— start of SOURCE DOCUMENT —
“There was an Old Person of Putney,
Whose food was roast spiders and chutney,
Which he took with his tea,
within sight of the sea,
That romantic Old Person of Putney.”

Edward Lear, English artist, writer; known for his ‘literary nonsense’ & limericks (1812-1888)

Following straight after the kick off of the English football season is the inevitable glut of fresh and ripe Andalucían fruit and vegetables.

Friends and neighbours donate copious amounts of their surplus tomatoes, figs, plums, grapes, etc. I’m sure the kitchens and garages in my village are alive with little old ladies preserving their produce by one means or another. I know my next door neighbour, Rosa, is busy preserving tomatoes as she gave me a couple of jars of pulped tomatoes recently and Encarni asked me if I wanted fig rolls. I am not fond of fig rolls but I do adore figs – thanks anyway Encarni.

A commenter asked me what is the difference between chutney and jam and my view is that chutney is savoury, often sweet and savoury, whereas jam is usually sweet with fruit. Chutney uses vinegar and sugar as preservatives and jam simply uses sugar.
— end of SOURCE DOCUMENT —
— start of DATA —
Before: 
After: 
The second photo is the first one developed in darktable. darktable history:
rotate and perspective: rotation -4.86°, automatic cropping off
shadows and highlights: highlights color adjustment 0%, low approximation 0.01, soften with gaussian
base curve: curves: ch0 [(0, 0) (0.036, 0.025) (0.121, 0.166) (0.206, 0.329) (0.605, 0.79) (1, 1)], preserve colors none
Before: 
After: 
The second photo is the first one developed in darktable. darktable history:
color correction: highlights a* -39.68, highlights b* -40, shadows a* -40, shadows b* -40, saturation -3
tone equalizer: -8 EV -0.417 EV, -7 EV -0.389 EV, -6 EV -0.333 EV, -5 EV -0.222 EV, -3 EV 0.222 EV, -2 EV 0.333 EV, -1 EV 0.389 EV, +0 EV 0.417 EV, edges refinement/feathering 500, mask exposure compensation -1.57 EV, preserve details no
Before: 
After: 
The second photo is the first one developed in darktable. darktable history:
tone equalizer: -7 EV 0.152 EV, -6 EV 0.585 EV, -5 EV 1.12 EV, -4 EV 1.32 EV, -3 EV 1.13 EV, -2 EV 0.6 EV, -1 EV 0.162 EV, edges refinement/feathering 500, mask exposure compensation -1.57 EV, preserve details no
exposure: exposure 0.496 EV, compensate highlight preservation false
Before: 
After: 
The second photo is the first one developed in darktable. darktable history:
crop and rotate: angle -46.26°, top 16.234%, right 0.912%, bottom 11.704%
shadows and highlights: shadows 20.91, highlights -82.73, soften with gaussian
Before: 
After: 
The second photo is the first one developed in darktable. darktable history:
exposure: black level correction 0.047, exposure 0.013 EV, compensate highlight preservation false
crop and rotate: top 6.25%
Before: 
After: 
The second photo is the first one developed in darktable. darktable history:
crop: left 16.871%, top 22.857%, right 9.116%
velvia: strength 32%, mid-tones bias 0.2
— end of DATA —
**PROBLEM 1**
Return the stretch of the chutney article from "A commenter asked" through "simply uses sugar.", copied word for word.
**PROBLEM 2**
Carry the chutney article further, picking up after its final sentence.

**TASK ANSWER 1**
A commenter asked me what is the difference between chutney and jam and my view is that chutney is savoury, often sweet and savoury, whereas jam is usually sweet with fruit. Chutney uses vinegar and sugar as preservatives and jam simply uses sugar.

**TASK ANSWER 2**
Unlike pickle or jam; chutney is not usually spread on bread but served as a condiment to cheese or meat.

Jam is always made with fruit but chutney is fruit and vegetables.

A side note: Chilli jam isn’t spread on bread but restaurant owners prefer to write up their menus with chilli jam rather than chilli chutney. Why, because it sounds better? I don’t know but I admit to having made chilli chutney and labelling the jar chilli jam.

And now I think I have got chutney making out of my system for the time being until my neighbours donate quince, prickly pears, pomegranates and more figs.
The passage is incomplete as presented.